Technology will be key in the post-pandemic office design

In the post-COVID era, office designers will leverage technology to offer a safe and productive working environment. For instance, offices will have to make provisions for taking the temperature of all workers and visitors. In addition, there should be tools to facilitate contact tracing in the event that workers are exposed to an infected person. Key technologies that companies will explore include;

  • Contactless office environment. Employers will seek to reduce physical contact among workers. This can be achieved by installing sensor-based handles, switches, and controls. In addition, motion or voice-activated technology, as well as tracking apps, can be used to track movements.

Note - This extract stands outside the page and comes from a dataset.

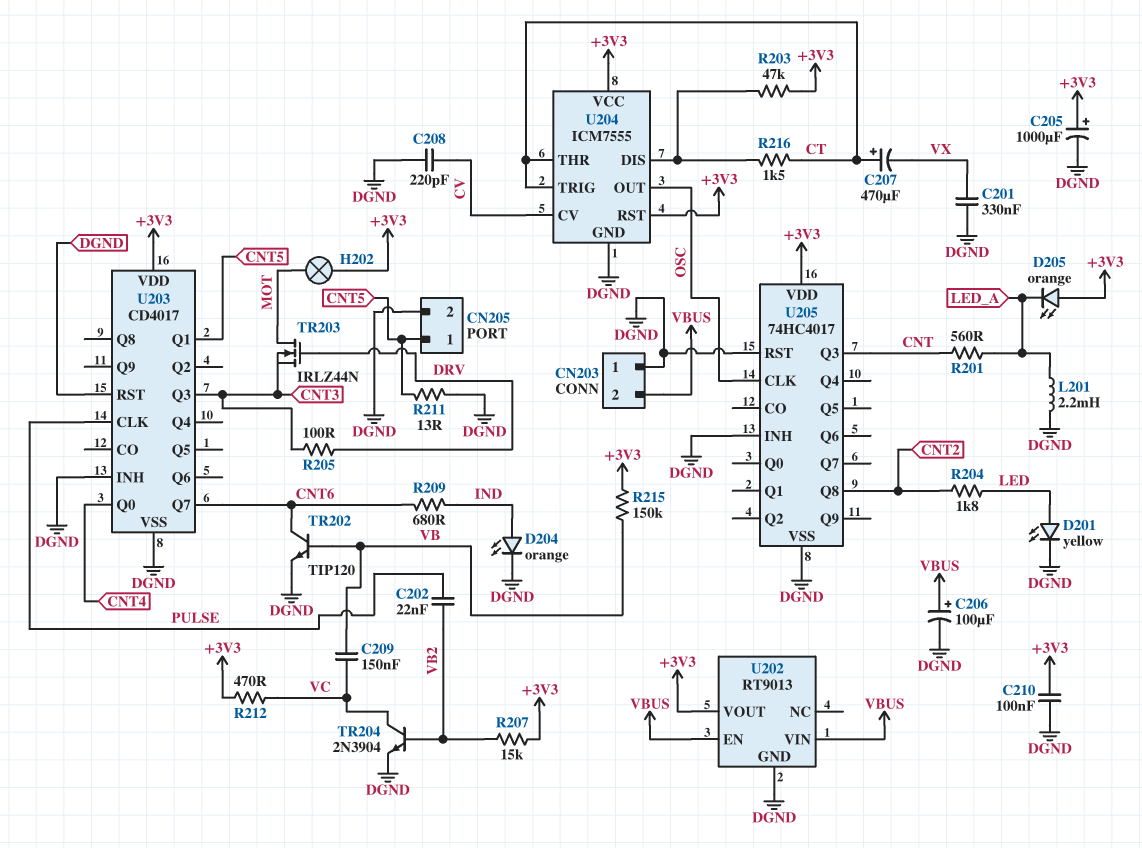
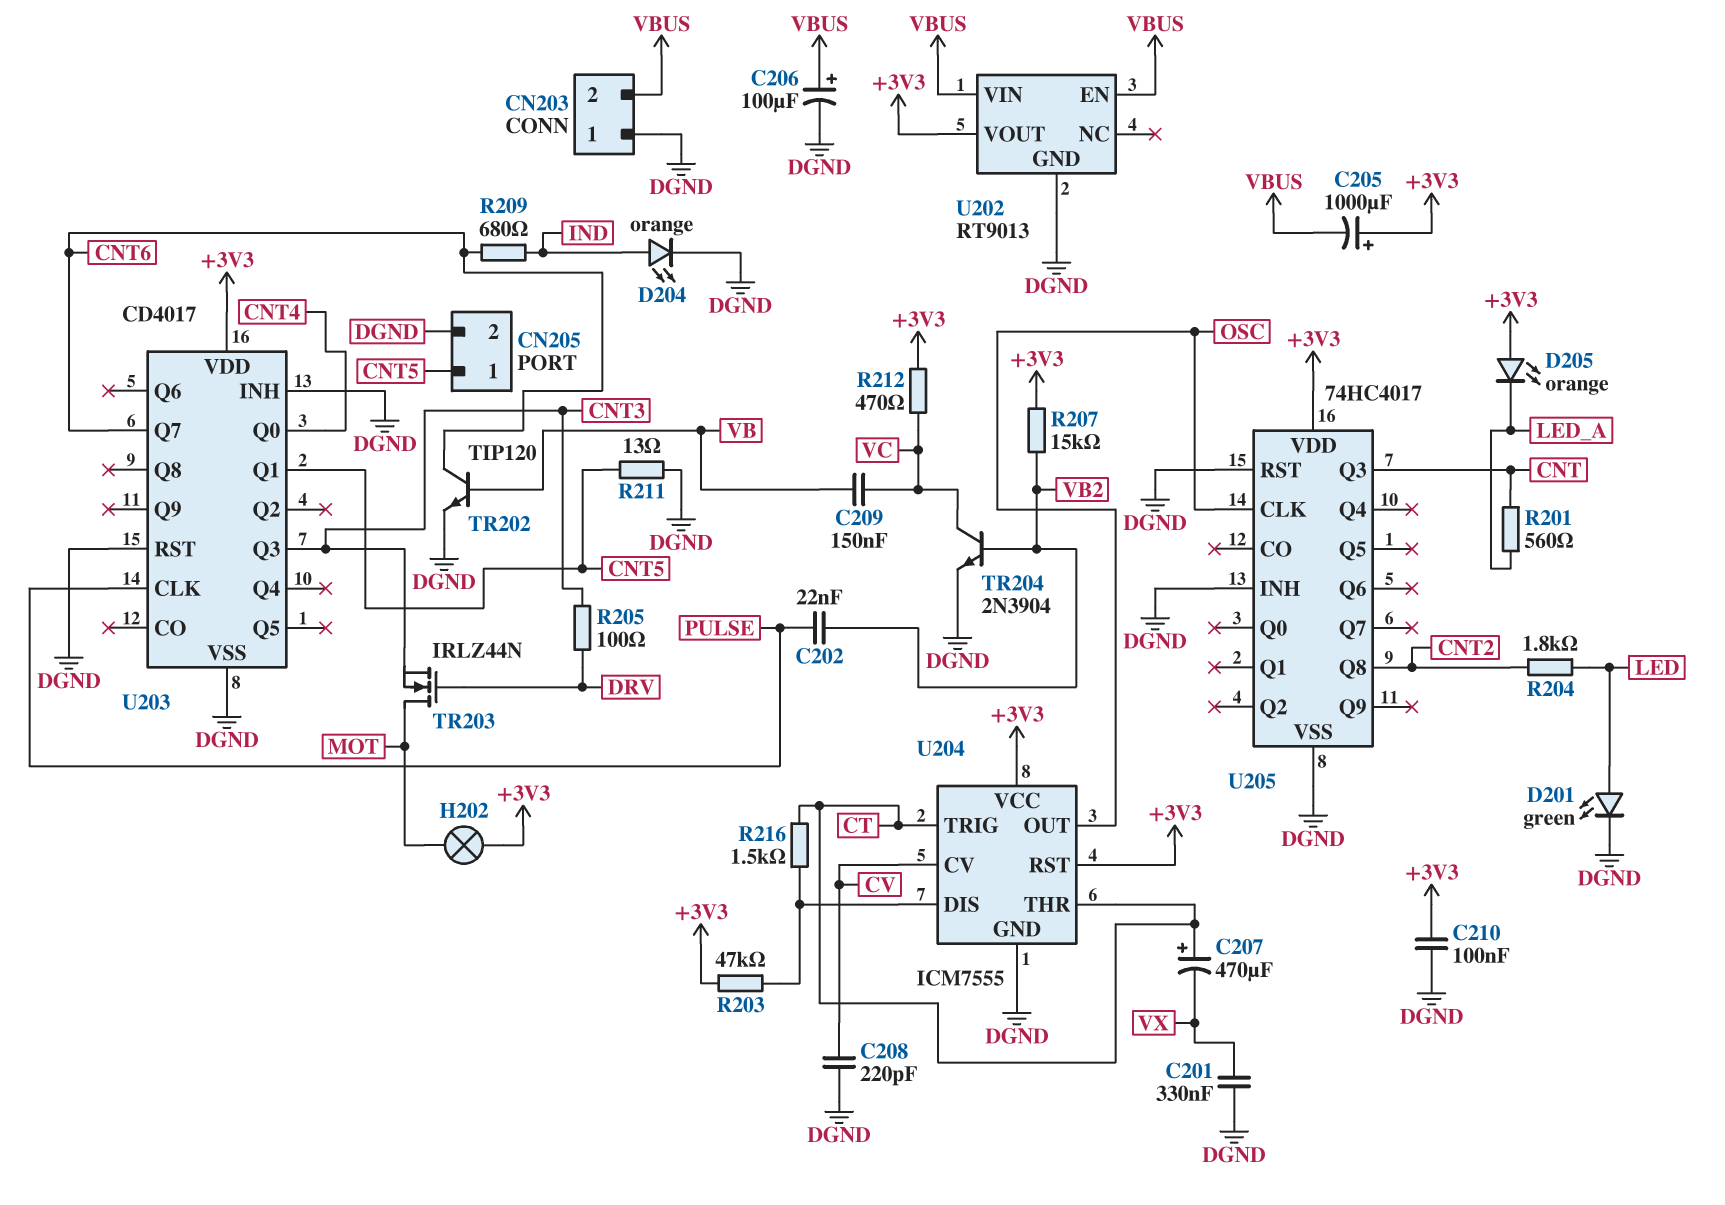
C205: 1000uF (plus +3V3, minus DGND) -> 1000uF (plus +3V3, minus VBUS)
D201: LED yellow (A LED, K DGND) -> LED green (A LED, K DGND)
L201: 2.2mH (DGND, LED_A) -> none
R215: 150k (+3V3, VB) -> none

  • Thermal imaging. Companies will rely on thermal imaging to detect potential virus carriers. Workers and visitors with high temperatures need to be isolated and their contacts traced and tested for COVID-19.
  • Connected HVAC. There is a need to improve air circulation in office buildings.  HVAC systems can also accelerate the spread of viruses through high-speed air. Companies may therefore need to invest in smart building technology that controls HVAC more efficiently. The HVAC system installed should support things like air purification and filtration as well as thermal and irradiation sterilization.
  • Wi-Fi analytics. Wi-Fi is now being used to monitor and track people as they move around offices to prevent hotspots. The network spots all new devices entering new buildings when they connect to the Wi-Fi.